We have emphasized a simple but extremely important point: that acts of anti-Semitism must be seen for what they are: they're not hooliganism; they are human rights abuses. They are a form of human rights abuse that states should vigorously combat by implementing their worldwide human rights commitments.

Anti-Semitism is both a local and an international problem, requiring states to take concrete steps on both the domestic and international levels. Recognition of a resurgence of anti-Semitism throughout the OSCE is a good first step. The OSCE Conference on Anti-Semitism last June provided a constructive venue to examine the problem and propose programs and practices to address it.
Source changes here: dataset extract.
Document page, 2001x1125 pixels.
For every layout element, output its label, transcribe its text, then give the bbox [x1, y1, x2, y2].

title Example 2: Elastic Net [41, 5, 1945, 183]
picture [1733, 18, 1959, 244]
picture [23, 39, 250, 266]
We must move beyond recognition of the problem to concrete action within the OSCE to ensure that all participating states are living up to their commitments in this area, in particular to combat anti-Semitism, as contained in the 1990 Copenhagen Document: These include adopting laws to protect against incitement to violence based on discrimination including anti-Semitism, and providing the individual with effective remedies to initiate complaints against acts of discrimination.
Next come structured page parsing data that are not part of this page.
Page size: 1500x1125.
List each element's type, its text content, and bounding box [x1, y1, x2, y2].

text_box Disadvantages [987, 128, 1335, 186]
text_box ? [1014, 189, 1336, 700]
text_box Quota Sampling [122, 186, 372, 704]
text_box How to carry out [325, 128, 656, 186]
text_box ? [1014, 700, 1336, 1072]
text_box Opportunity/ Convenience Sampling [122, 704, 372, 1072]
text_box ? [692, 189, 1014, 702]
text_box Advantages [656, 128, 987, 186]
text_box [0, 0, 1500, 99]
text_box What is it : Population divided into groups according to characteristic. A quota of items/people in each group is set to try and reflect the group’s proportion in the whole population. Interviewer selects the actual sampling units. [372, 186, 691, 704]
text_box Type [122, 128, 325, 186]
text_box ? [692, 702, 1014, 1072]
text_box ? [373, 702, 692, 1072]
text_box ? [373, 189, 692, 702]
The German government invited states to a meeting on anti-Semitism in Berlin in 2004, and we urge the HDIM to recommend its acceptance and, in turn, urge the Ministerial meeting to endorse it.

The history of anti-Semitism in the OSCE region has unfortunately been a distinctive one and its recent resurgence in the OSCE countries has followed its own course, as well. States that have had the most success in combating anti-Semitism have done so by taking measures specifically aimed at eradicating anti-Semitism, including some within the context of measures to combat discrimination, intolerance, xenophobia, etc. In other words, a separate track and separate attention is needed.

Statistics, monitoring, reporting publicly and regularly about compliance and violations are essential to realize any serious human rights commitments.

We emphasize the need for:

„Assignment within OSCE, perhaps in the Office of Democratic Institutions and Human Rights of the responsibility to monitor and report regularly on anti-Semitic incidents and the implementation of state's Copenhagen commitments.

„ Review of state compliance within the OSCE on a regular basis.

„ Acceptance of the German invitation to host an OSCE meeting on anti-Semitism in Berlin.

The meeting in Berlin should be different than the first, and participating states and the ODHIR should ensure that the meeting moves us forward in evaluating the strategies, documentation, commitments, and implementation of the OSCE states with regard to the struggle against anti-Semitism

In terms of international cooperation on combating anti-Semitism, as with many human rights issues, the OSCE is a key venue through which to advance this. And the OSCE has a special obligation to exhibit vigorous leadership on this issue to show the rest of the international community that this is an important issue and that political will can make a real difference in combating anti-Semitism. We hope that kind of leadership will be emerging in other international and regional institutions. But we have been disappointed by their failure to address this topic seriously in their reporting and other human rights work. We earnestly hope OSCE will not continue in their direction. That is why the recommendations that emerge from this meeting are so vital and so closely monitored.

In conclusion, we reiterate: anti-Semitism is not hooliganism, it's human rights abuse.